De acordo com os pesquisadores, o desempenho da produtividade será determinante para o resultado da safra. A redução de área no Centro-Sul tende a ser parcialmente compensada pelo avanço do cultivo nas regiões Norte e Nordeste, conforme estimativas da Conab.
No mercado externo, o Brasil segue se destacando pela escala produtiva, competitividade e pelos avanços em rastreabilidade e sustentabilidade, fatores que reforçam a posição do país entre os principais fornecedores globais de algodão. O comportamento do dólar permanece como variável decisiva para a remuneração dos negócios, tornando essencial o acompanhamento da paridade de exportação em relação aos preços internos para a tomada de decisão por parte dos agentes do mercado.

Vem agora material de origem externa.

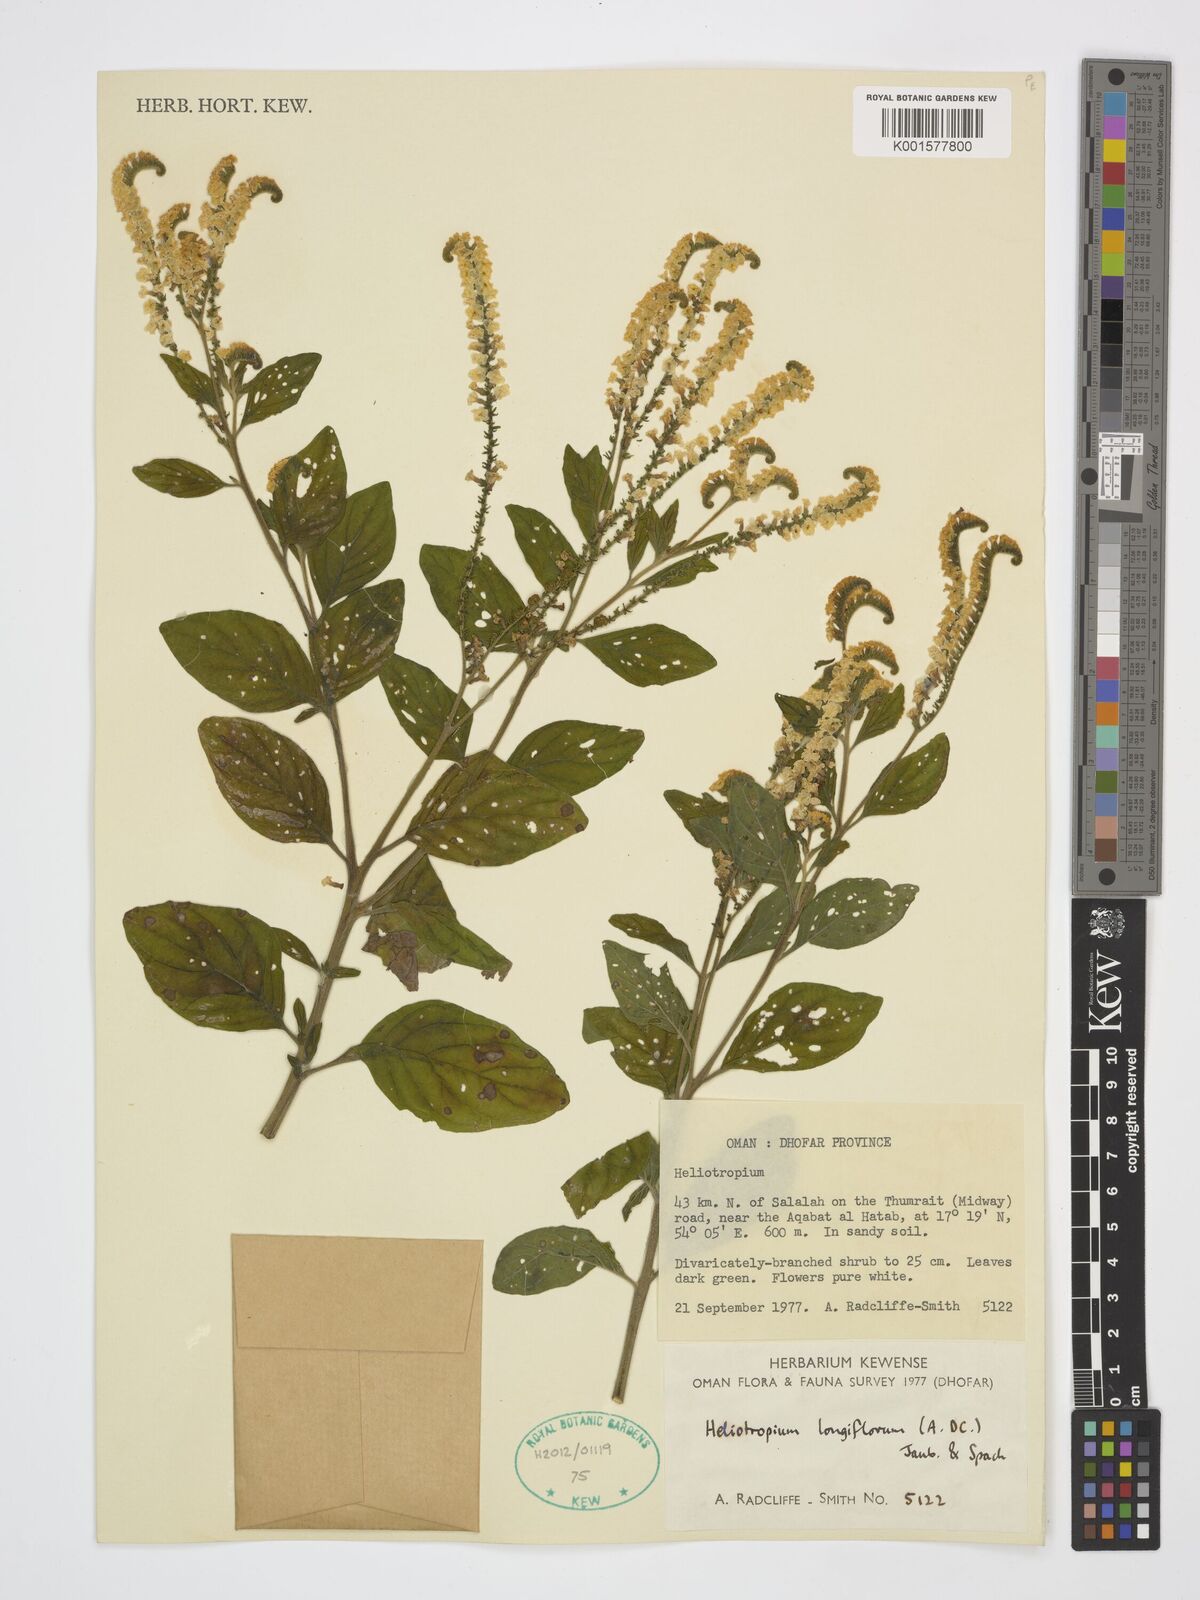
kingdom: Plantae
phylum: Tracheophyta
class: Magnoliopsida
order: Boraginales
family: Heliotropiaceae
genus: Heliotropium
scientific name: Heliotropium longiflorum
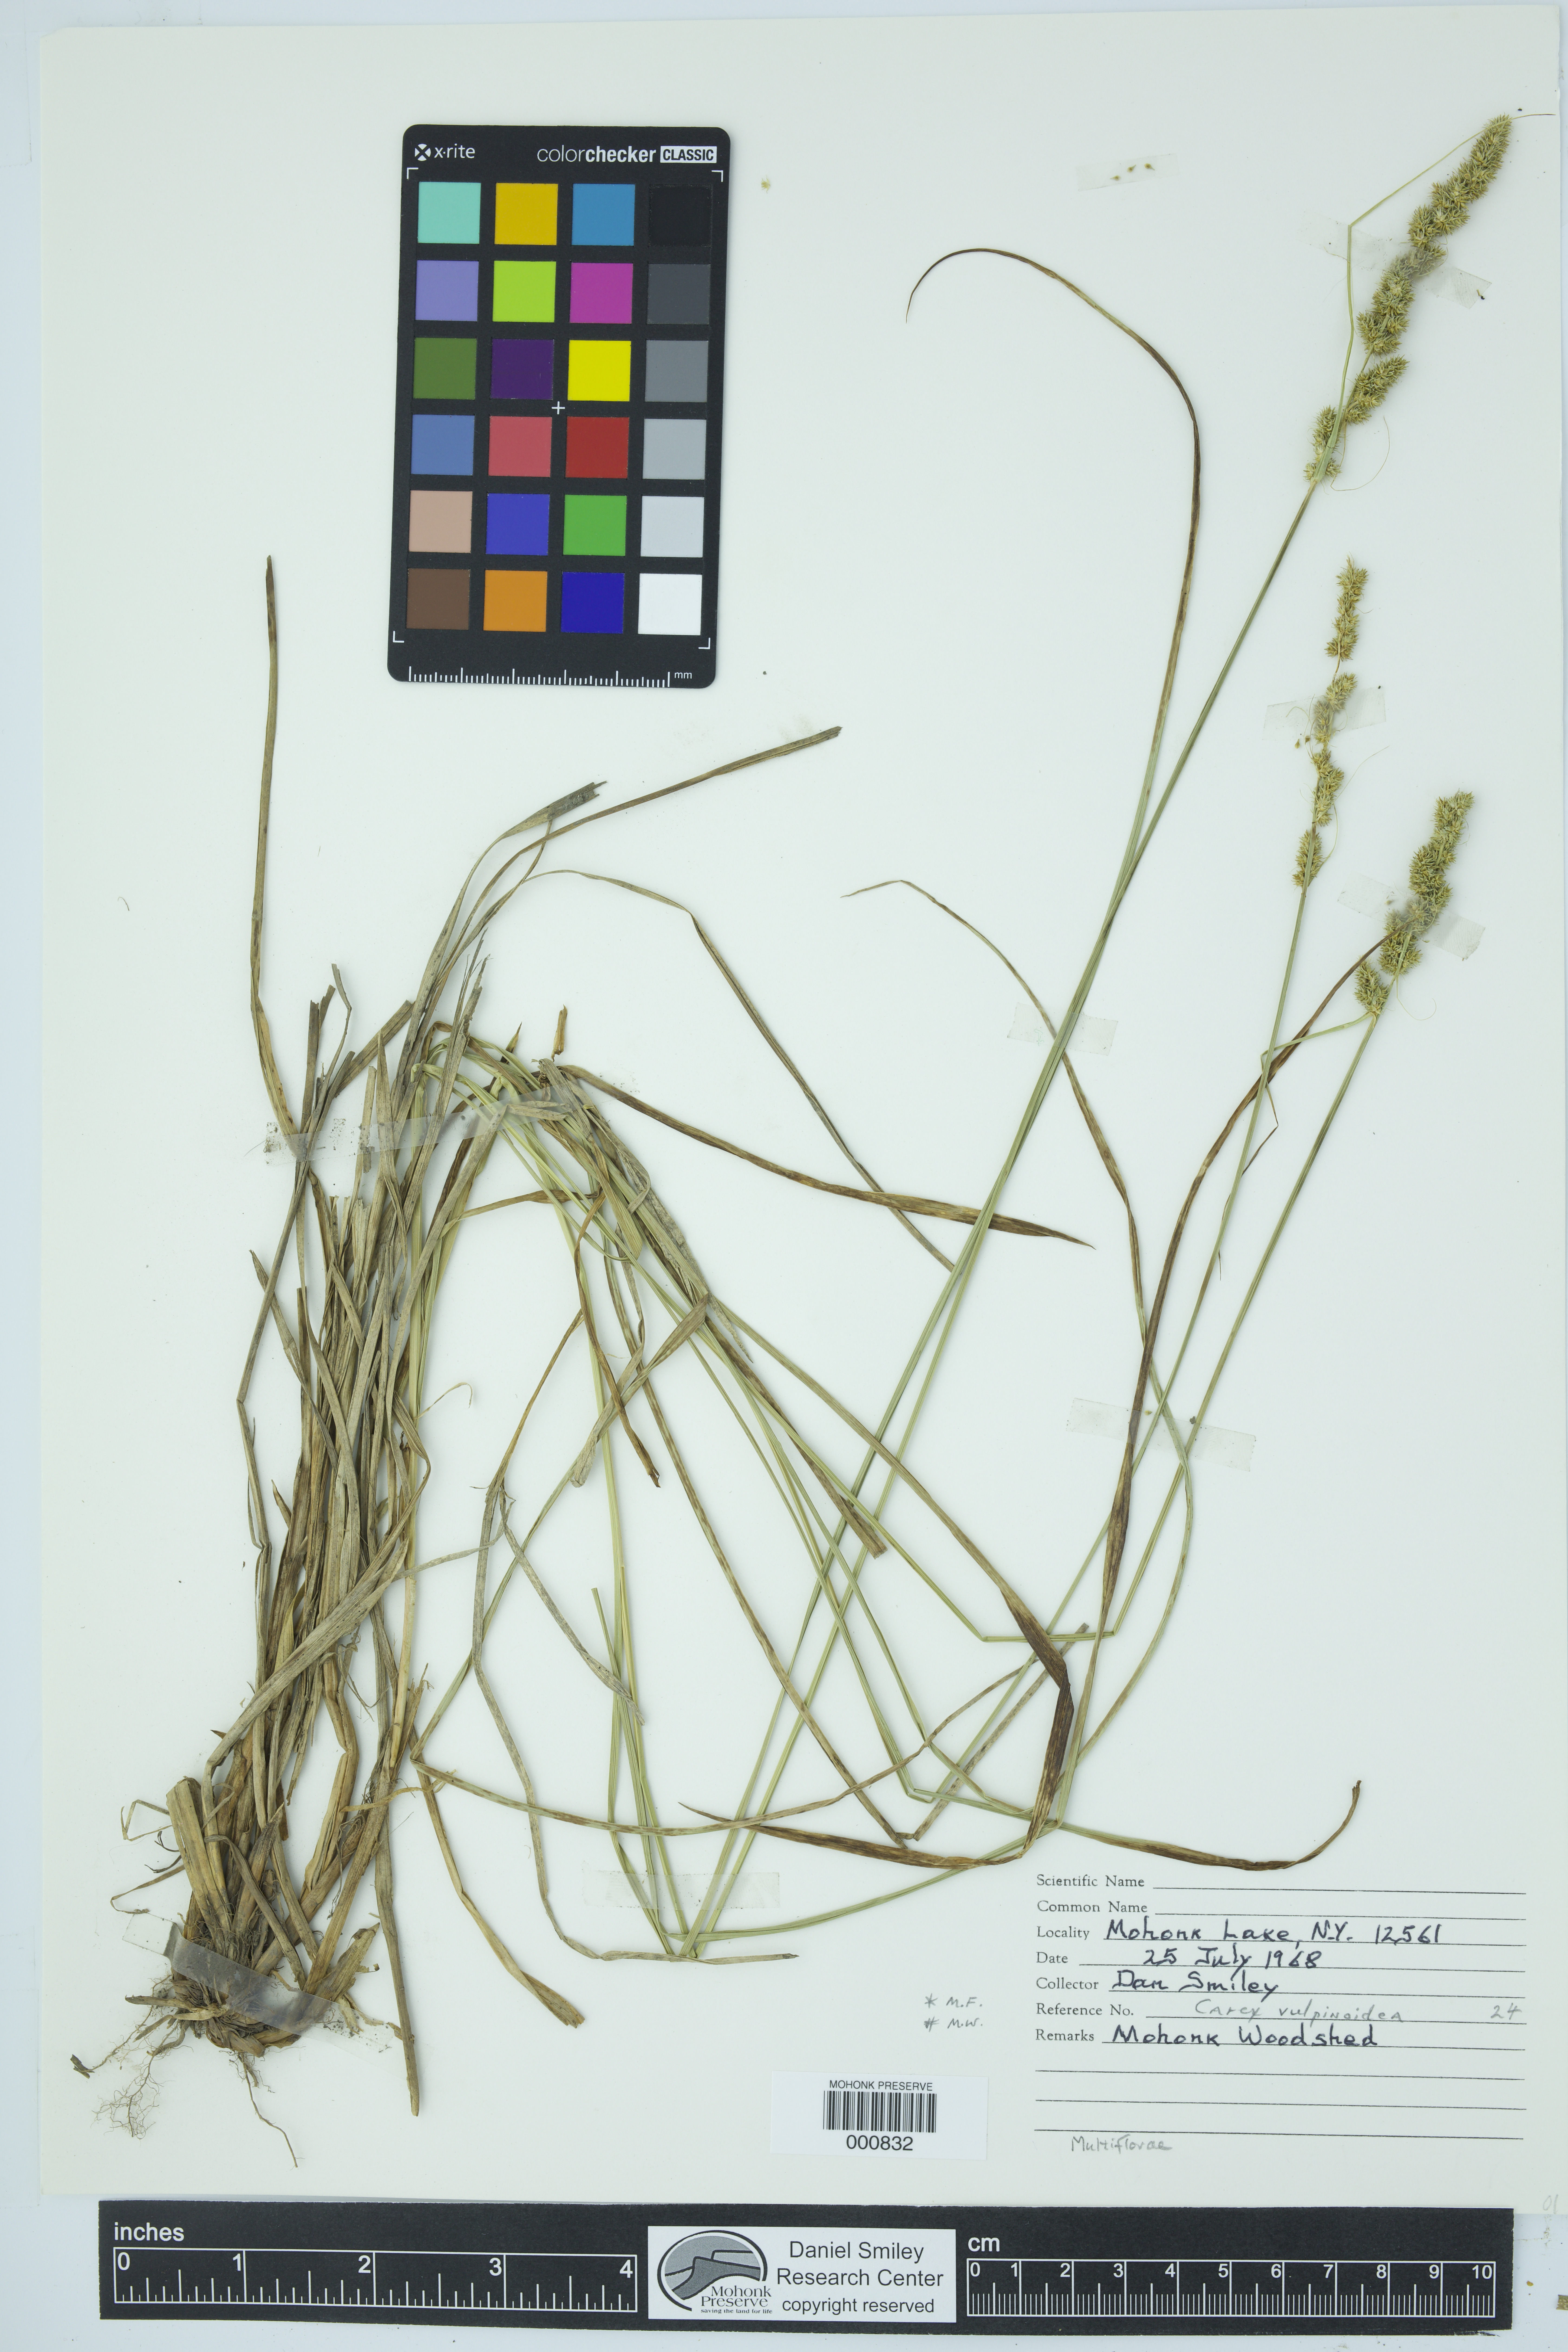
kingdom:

No campo, a área cultivada com algodão na safra 2025/26 deve crescer apenas 0,7% em relação à temporada anterior, alcançando 2,1 milhões de hectares, segundo a Conab. O resultado reflete o avanço de 4% na região Norte/Nordeste e a retração de 0,4% no Centro-Sul.
A produtividade média é estimada em 1.885 quilos por hectare, queda de 3,5% frente à safra anterior, o que deve resultar em produção de 3,96 milhões de toneladas de pluma, retração anual de 2,9%.
No cenário internacional, dados do USDA indicam ligeiro aumento da oferta mundial, de 0,4% em relação à temporada 2024/25. O Brasil deve manter a liderança das exportações globais, com embarques estimados em 3,157 milhões de toneladas em 2025/26, volume 11,4% superior ao da safra anterior e 18,9% acima do projetado para os Estados Unidos, de 2,656 milhões de toneladas.